Kalas do Espaço Sideral

Fora dos Círculos do Tempo

Por Kenneth Grant, Fora dos Círculos do Tempo, Capítulo 2. Tradução de Ícaro Aron Soares, @icaroaronsoares@conhecimentosproibidos e @magiasinistra.

Austin Osman Spare insistiu que a magia não é preta nem branca: “… toda magia é cheia de cores”, disse ele, tentando significar que o preto sombreado em cinza, o cinza branco e o branco (ou espaço) contêm todas as cores. Este espaço constitui a matriz através da qual fluem as forças obscuras do Exterior.

O Grande Vazio (1) não é, portanto, a sombra da manifestação (ou magia), mas sua matriz. Este simbolismo é mostrado nos 16 kalas ou cores, que emanam da vulva de Kali, a Deusa Negra. O preto é o corante da corrupção e, como tal, o kala de um processo alquímico específico que envolve o Dragão Negro, um processo que nunca foi exposto abertamente. O preto é a cor atribuída ao sexo sob o véu do simbolismo noturno que também não foi dado publicamente. Os tratados de numerosos psicólogos limitam seus estudos a uma exploração do “inconsciente”, como se tal coisa existisse. Nada existe fora da consciência. No entanto, existem níveis humanos de consciência subconsciente e superconsciente. Os psicólogos analisam apenas os aspectos fenomênicos da consciência refletidos na mente humana, como “objetos” da consciência. O psicólogo, como cientista, analisa e mede o fenômeno, sendo esta função da ciência. É, portanto, o artista, o gênio criativo, quem deve buscar a fonte da verdadeira subjetividade ou consciência numenal.

É através das fantasias ficcionais modernas, aparentemente destinadas a entreter algumas horas, que certos adeptos se aproximaram do verdadeiro segredo da magia e da consciência criativa, que envolve o uso de kalas, alguns dos quais só recentemente foram “descobertos” pela Ciência ocidental. Um desses seguidores foi o escritor Arthur Machen (1863 – 1947). Em vários de seus contos (2) ele introduz a teoria da reversão protoplásmica, ou processo de retorno aos elementos primordiais. O homem é descrito como descendo através dos estágios dessa reversão até que o tabernáculo humano se misture, se funda e submerja no lamaçal amorfo, mas sensível, do qual emergiu originalmente. Na história intitulada “N”, Machen sugere que este estado primordial é equivalente ao protoplasma descrito por William Law (1686 – 1761), que foi discípulo de Boëhme. O interesse particular que a teoria tem para nós está na sua ligação com uma frase que aparece diversas vezes nos livros transmitidos por Aleister Crowley. A frase em questão, “…o erro do princípio…”, nos lembra o Adão bíblico no Jardim do Éden na época da “queda”. O assunto foi discutido extensivamente em meu livro “O Lado Noturno do Éden” (3). O importante aqui é que o significado oculto da alegoria da queda envolve um sistema mágico de reversão da consciência. Wei Wu Wei, místico contemporâneo e escritor do Budismo Chan, enuncia o significado interno da queda em relação à “Via Negationis”, que cria a condição necessária para a “anoesis”. Isto leva ao conhecimento final da Verdade, a Verdade que está por trás de todas as aparências (fenômenos). Esta é a abordagem metafísica descrita em termos astrais por William Law e, como dissemos, em termos físicos por Arthur Machen.

REGISTROS LISTADOS:
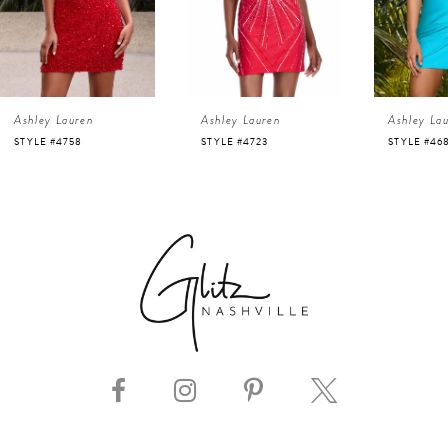
3
4
Ashley Lauren
Ashley Lauren
Ashley La
5
STYLE #4723
STYLE #4686
STYLE #116
6
7
8
9
10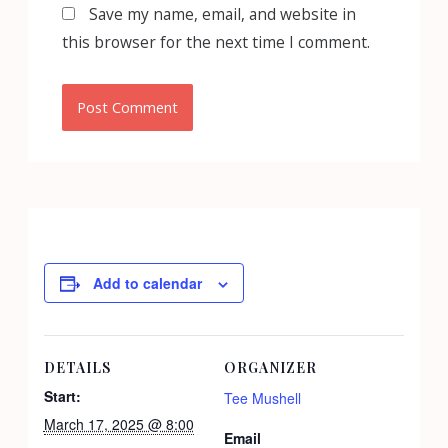
Save my name, email, and website in
this browser for the next time I comment.
Add to calendar
DETAILS
ORGANIZER
Start:
Tee Mushell
March 17, 2025 @ 8:00
Email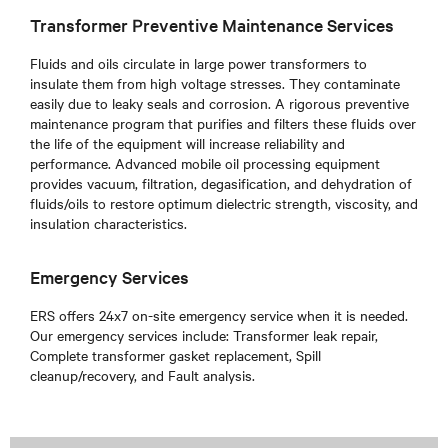
Transformer Preventive Maintenance Services
Fluids and oils circulate in large power transformers to
insulate them from high voltage stresses. They contaminate
easily due to leaky seals and corrosion. A rigorous preventive
maintenance program that purifies and filters these fluids over
the life of the equipment will increase reliability and
performance. Advanced mobile oil processing equipment
provides vacuum, filtration, degasification, and dehydration of
fluids/oils to restore optimum dielectric strength, viscosity, and
insulation characteristics.
Emergency Services
ERS offers 24x7 on-site emergency service when it is needed.
Our emergency services include: Transformer leak repair,
Complete transformer gasket replacement, Spill
cleanup/recovery, and Fault analysis.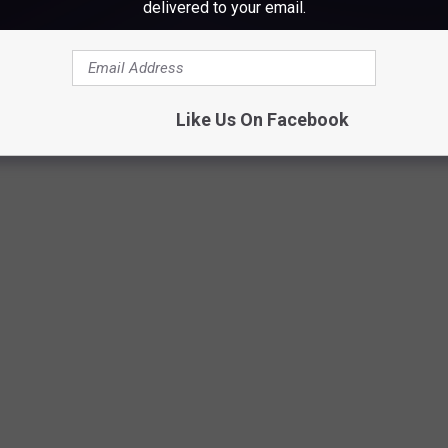
delivered to your email.
Diana Van der Sluys
Like Us On Facebook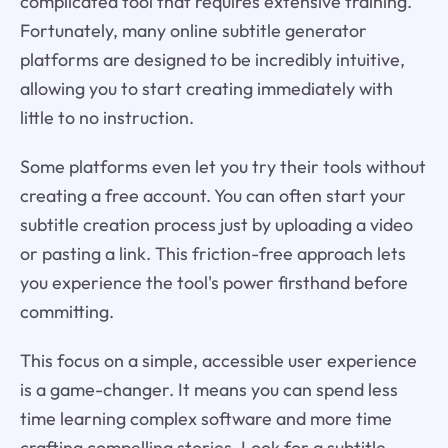
complicated tool that requires extensive training.
Fortunately, many online subtitle generator
platforms are designed to be incredibly intuitive,
allowing you to start creating immediately with
little to no instruction.
Some platforms even let you try their tools without
creating a free account. You can often start your
subtitle creation process just by uploading a video
or pasting a link. This friction-free approach lets
you experience the tool's power firsthand before
committing.
This focus on a simple, accessible user experience
is a game-changer. It means you can spend less
time learning complex software and more time
crafting compelling stories. Look for a subtitle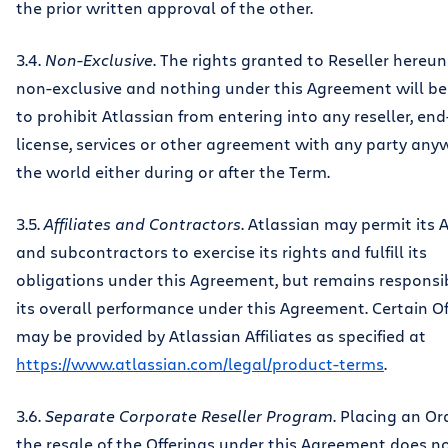
the prior written approval of the other.
3.4.
Non-Exclusive
. The rights granted to Reseller hereu
non-exclusive and nothing under this Agreement will b
to prohibit Atlassian from entering into any reseller, end
license, services or other agreement with any party any
the world either during or after the Term.
3.5.
Affiliates and Contractors
. Atlassian may permit its A
and subcontractors to exercise its rights and fulfill its
obligations under this Agreement, but remains responsib
its overall performance under this Agreement. Certain Of
may be provided by Atlassian Affiliates as specified at
https://www.atlassian.com/legal/product-terms
.
3.6.
Separate Corporate Reseller Program
. Placing an Or
the resale of the Offerings under this Agreement does no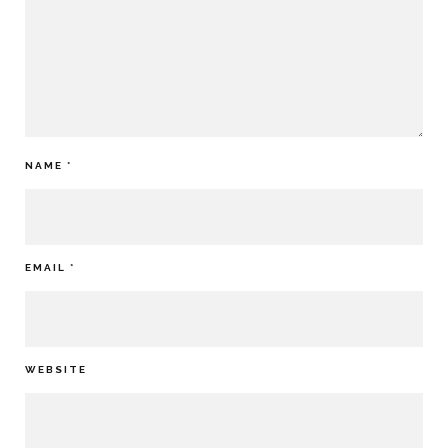
NAME
*
EMAIL
*
WEBSITE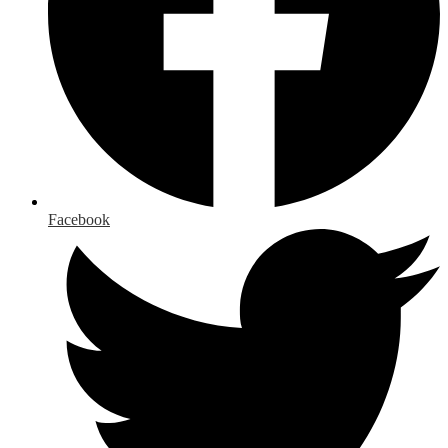
Facebook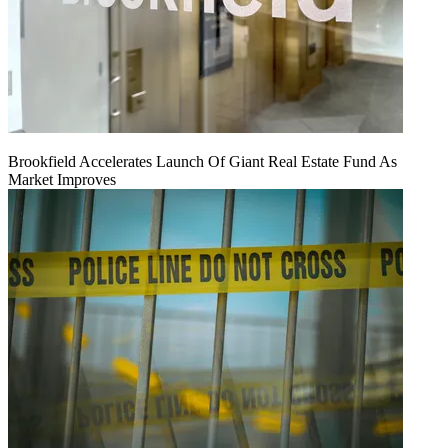
Brookfield Accelerates Launch Of Giant Real Estate Fund As
Market Improves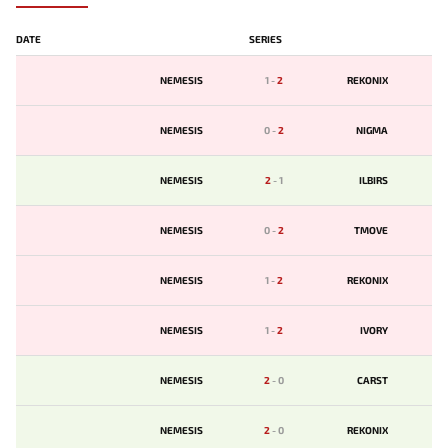
DATE
SERIES
NEMESIS
1
-
2
REKONIX
NEMESIS
0
-
2
NIGMA
NEMESIS
2
-
1
ILBIRS
NEMESIS
0
-
2
TMOVE
NEMESIS
1
-
2
REKONIX
NEMESIS
1
-
2
IVORY
NEMESIS
2
-
0
CARST
NEMESIS
2
-
0
REKONIX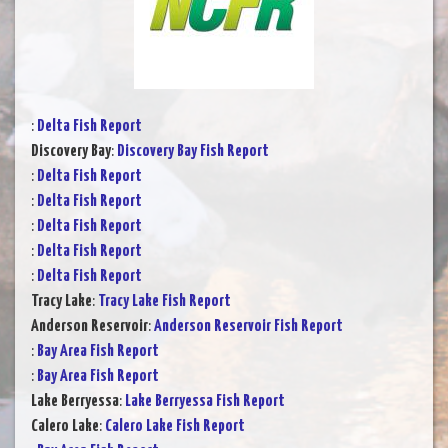
:
Delta Fish Report
Discovery Bay
:
Discovery Bay Fish Report
:
Delta Fish Report
:
Delta Fish Report
:
Delta Fish Report
:
Delta Fish Report
:
Delta Fish Report
Tracy Lake
:
Tracy Lake Fish Report
Anderson Reservoir
:
Anderson Reservoir Fish Report
:
Bay Area Fish Report
:
Bay Area Fish Report
Lake Berryessa
:
Lake Berryessa Fish Report
Calero Lake
:
Calero Lake Fish Report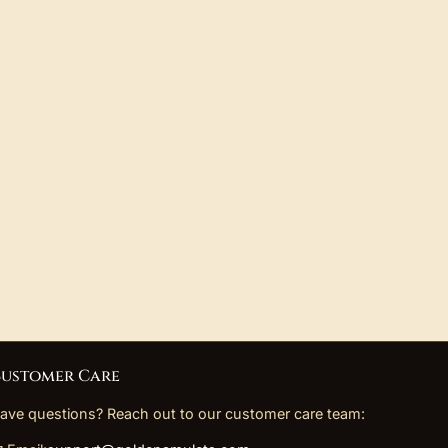
ustomer Care
ave questions? Reach out to our customer care team: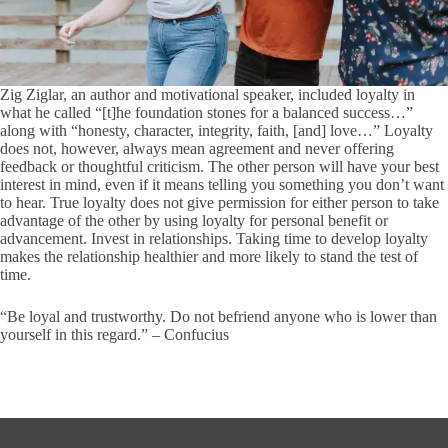
Zig Ziglar, an author and motivational speaker, included loyalty in
what he called “[t]he foundation stones for a balanced success…”
along with “honesty, character, integrity, faith, [and] love…” Loyalty
does not, however, always mean agreement and never offering
feedback or thoughtful criticism. The other person will have your best
interest in mind, even if it means telling you something you don’t want
to hear. True loyalty does not give permission for either person to take
advantage of the other by using loyalty for personal benefit or
advancement. Invest in relationships. Taking time to develop loyalty
makes the relationship healthier and more likely to stand the test of
time.
“Be loyal and trustworthy. Do not befriend anyone who is lower than
yourself in this regard.” – Confucius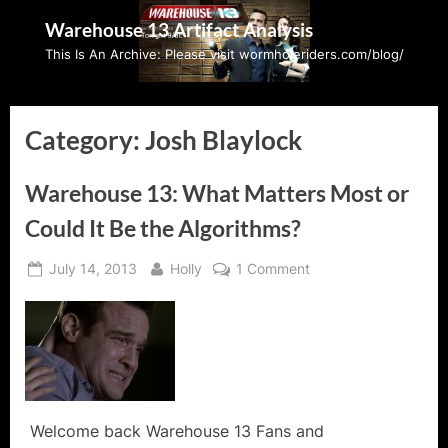
Skip
Warehouse 13 Artifact Analysis
to
This Is An Archive: Please visit wormholeriders.com/blog/
content
Category:
Josh Blaylock
Warehouse 13: What Matters Most or
Could It Be the Algorithms?
Posted
By
on
July 14, 2013
Holly
1 Comment
on
Warehouse
13:
What
Matters
Most
or
Could
Welcome back Warehouse 13 Fans and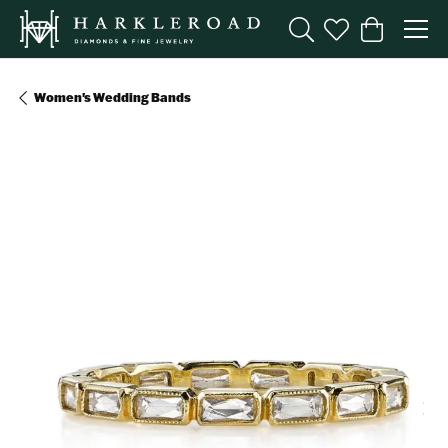
Toggle Search Menu
Toggle My Wishl
Toggle Sho
Women's Wedding Bands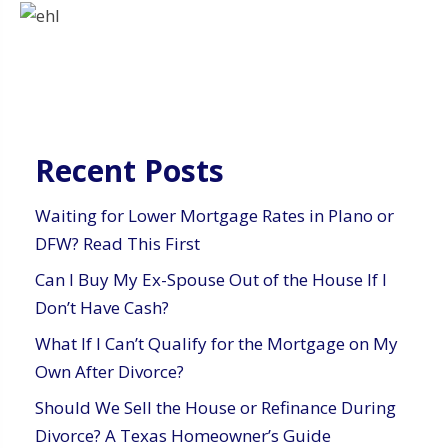
Recent Posts
Waiting for Lower Mortgage Rates in Plano or
DFW? Read This First
Can I Buy My Ex-Spouse Out of the House If I
Don’t Have Cash?
What If I Can’t Qualify for the Mortgage on My
Own After Divorce?
Should We Sell the House or Refinance During
Divorce? A Texas Homeowner’s Guide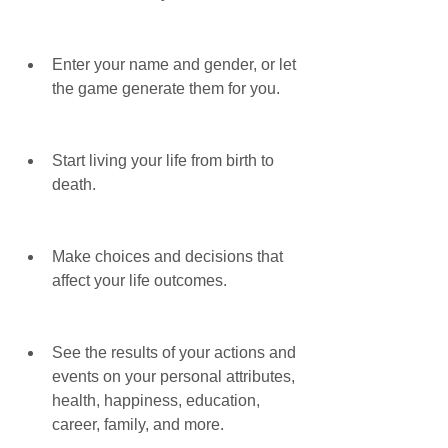
Enter your name and gender, or let 
the game generate them for you.
Start living your life from birth to 
death.
Make choices and decisions that 
affect your life outcomes.
See the results of your actions and 
events on your personal attributes, 
health, happiness, education, 
career, family, and more.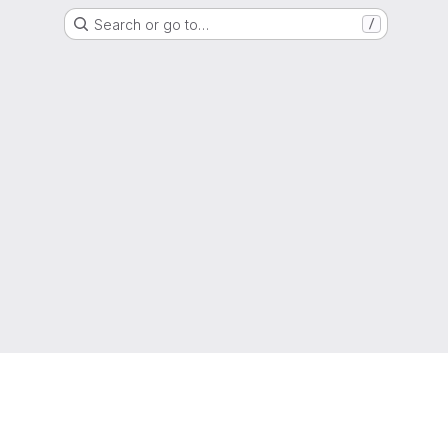
Search or go to…
/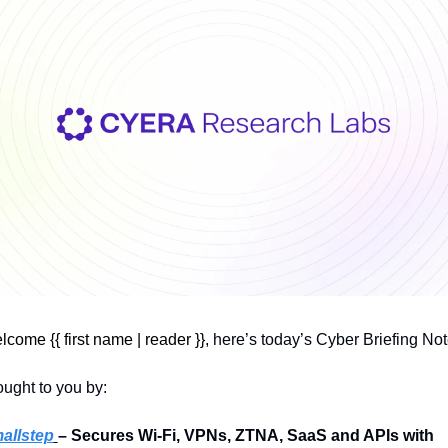
come {{ first name | reader }}, 
here’s today’s Cyber Briefing Not
ught to you by:
allstep
– Secures Wi-Fi, VPNs, ZTNA, SaaS and APIs with 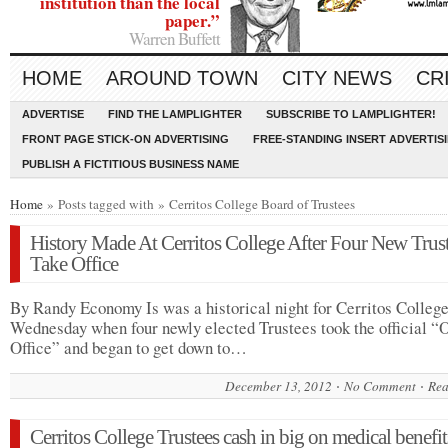
institution than the local
paper.”
Warren Buffett
HOME
AROUND TOWN
CITY NEWS
CR
ADVERTISE
FIND THE LAMPLIGHTER
SUBSCRIBE TO LAMPLIGHTER!
FRONT PAGE STICK-ON ADVERTISING
FREE-STANDING INSERT ADVERTIS
PUBLISH A FICTITIOUS BUSINESS NAME
Home
» Posts tagged with » Cerritos College Board of Trustees
History Made At Cerritos College After Four New Trus
Take Office
By Randy Economy Is was a historical night for Cerritos Colleg
Wednesday when four newly elected Trustees took the official “
Office” and began to get down to…
December 13, 2012
No Comment
Rea
Cerritos College Trustees cash in big on medical benefit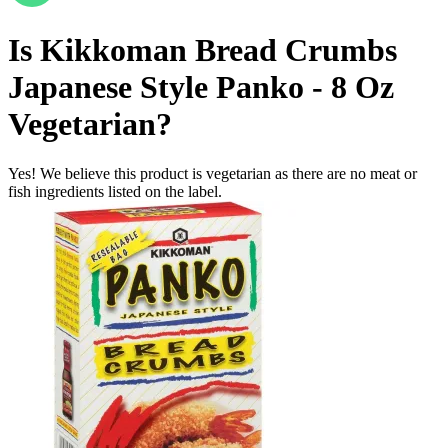
Is
Kikkoman Bread Crumbs
Japanese Style Panko - 8 Oz
Vegetarian
?
Yes! We believe this product is vegetarian as there are no meat or
fish ingredients listed on the label.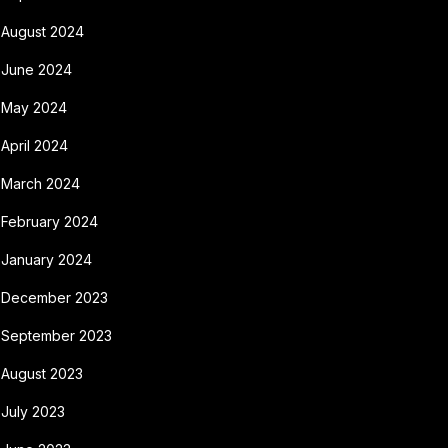
August 2024
June 2024
May 2024
April 2024
March 2024
February 2024
January 2024
December 2023
September 2023
August 2023
July 2023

TAREFA A:
Imprima o trecho do texto sobre os kalas entre "Por Kenneth Grant, Fora" e "obscuras do Exterior.", inclusive.
TAREFA B:
Enumere os títulos de obras mencionados no texto sobre os kalas.
TAREFA C:
Responda com base no texto sobre os kalas:
(i) Quantos kalas emanam da vulva de Kali?
(ii) De quem William Law foi discípulo?
(iii) Quem enuncia o significado interno da queda em relação à "Via Negationis"?

SUA RESPOSTA A:
Por Kenneth Grant, Fora dos Círculos do Tempo, Capítulo 2. Tradução de Ícaro Aron Soares, @icaroaronsoares@conhecimentosproibidos e @magiasinistra.

Austin Osman Spare insistiu que a magia não é preta nem branca: “… toda magia é cheia de cores”, disse ele, tentando significar que o preto sombreado em cinza, o cinza branco e o branco (ou espaço) contêm todas as cores. Este espaço constitui a matriz através da qual fluem as forças obscuras do Exterior.

SUA RESPOSTA B:
Fora dos Círculos do Tempo
N
O Lado Noturno do Éden

SUA RESPOSTA C:
(i) 16
(ii) Boëhme
(iii) Wei Wu Wei